Cloud-based TTS services are convenient, but they come with trade-offs: network dependency, potential privacy concerns, API rate limits, and ongoing costs. OpenClaw's integration with sherpa-onnx solves these by running the entire TTS pipeline locally on your machine. This means:

Complete Privacy: Your text never leaves your device.
Zero Cost: Free to use after initial setup.
Offline Operation: Works without an internet connection.
Low Latency: Audio is generated instantly on your hardware.

This makes it perfect for generating voice notes, automating audio announcements, or creating personalized audio content securely.

Installing the sherpa-onnx-tts Skill

The sherpa-onnx-tts skill is not installed by default and requires a manual setup to download the necessary runtime and voice models.

Step 1: Install the Skill

First, ensure the skill is installed in your OpenClaw environment:

openclaw skills install sherpa-onnx-tts

Step 2: Download the Runtime and Model

The skill requires two components: the sherpa-onnx runtime (a shared library) and a voice model.

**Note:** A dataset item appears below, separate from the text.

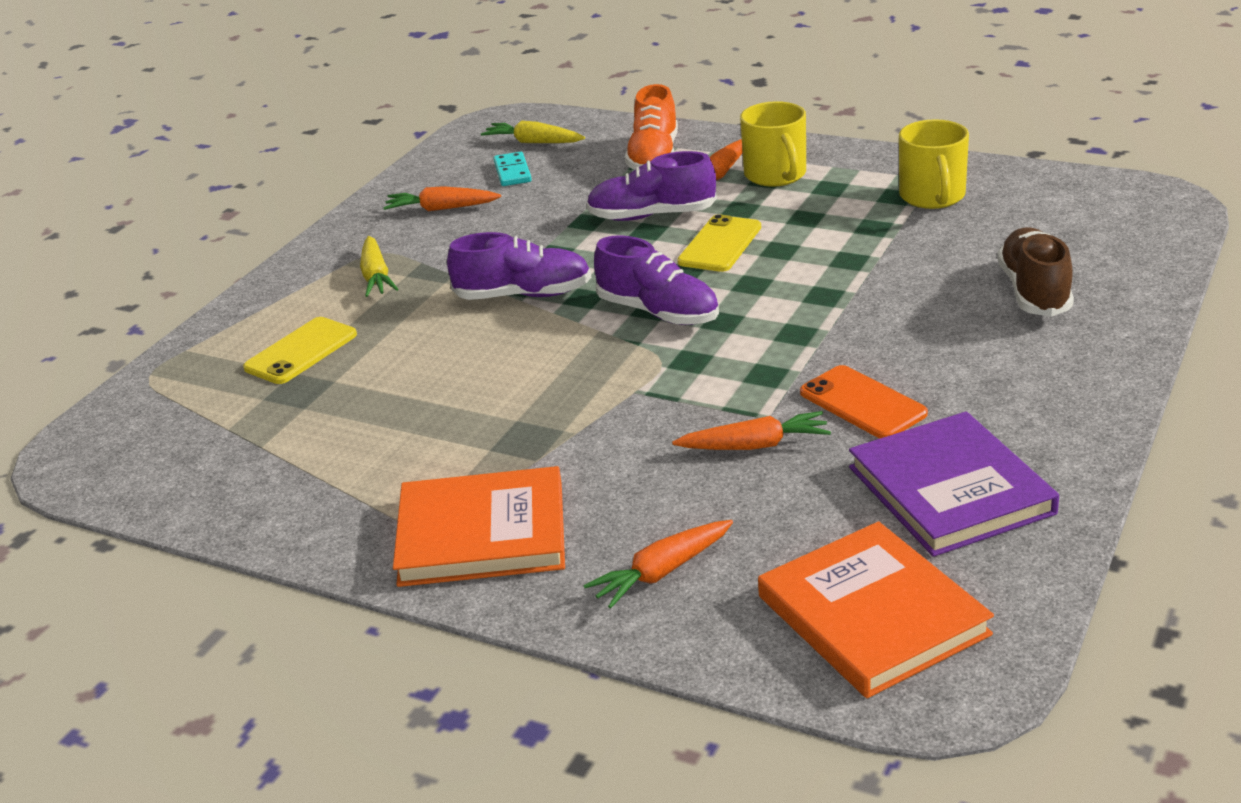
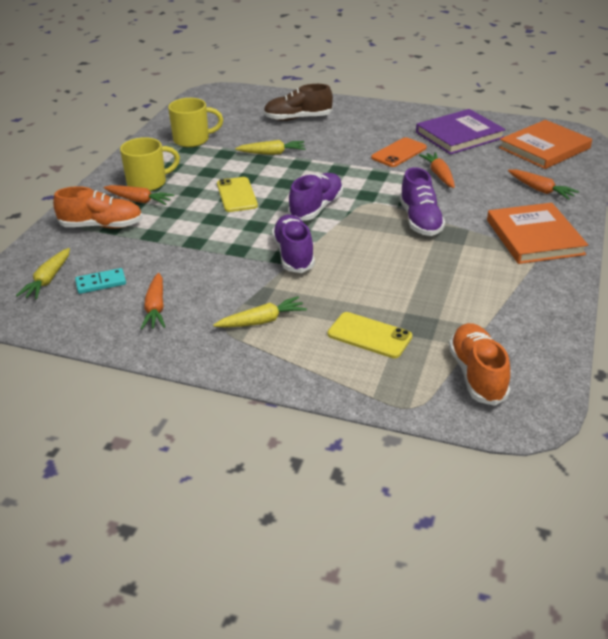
camera: 100 degrees left, 5 degrees up
purple shoe [586,151,717,221] -> purple shoe moved to [399,167,445,236]
yellow phone [677,214,761,272] -> yellow phone turned 60 degrees clockwise [217,177,258,212]
none -> yellow carrot [235,140,305,155]
none -> orange shoe [449,323,510,406]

The installer will guide you through downloading the correct runtime for your operating system (macOS, Linux, or Windows) and a default voice model.

The default model is piper-en_US-lessac-high, a clear and natural-sounding American English voice. The installer will download and extract these into ~/.openclaw/tools/sherpa-onnx-tts/runtime and ~/.openclaw/tools/sherpa-onnx-tts/models respectively.

Step 3: Configure Environment Variables

OpenClaw needs to know where to find the runtime and model. Update your ~/.openclaw/openclaw.json configuration file:

{
  skills: {
    entries: {
      "sherpa-onnx-tts": {
        env: {
          SHERPA_ONNX_RUNTIME_DIR: "~/.openclaw/tools/sherpa-onnx-tts/runtime",
          SHERPA_ONNX_MODEL_DIR: "~/.openclaw/tools/sherpa-onnx-tts/models/vits-piper-en_US-lessac-high",
        },
      },
    },
  },
}

After saving the config, restart the OpenClaw Gateway for the changes to take effect.

Using the TTS Tool

Once configured, you can use the TTS tool from any agent session that has access to the skill. You can invoke it directly as a tool call, or use the command-line wrapper.

Tool Call

{
  "name": "tts",
  "arguments": {
    "text": "Hello from your local OpenClaw assistant.",
    "channel": "whatsapp"
  }
}

This will generate a .wav audio file and return a MEDIA: path that can be sent as a voice message in supported channels like WhatsApp or Telegram.

Command-Line Usage

You can also use the wrapper script directly from the shell:

# Navigate to the skill's bin directory
cd ~/.openclaw/workspace/skills/sherpa-onnx-tts/bin

# Generate speech
./sherpa-onnx-tts -o ./my_audio.wav "This audio was generated locally."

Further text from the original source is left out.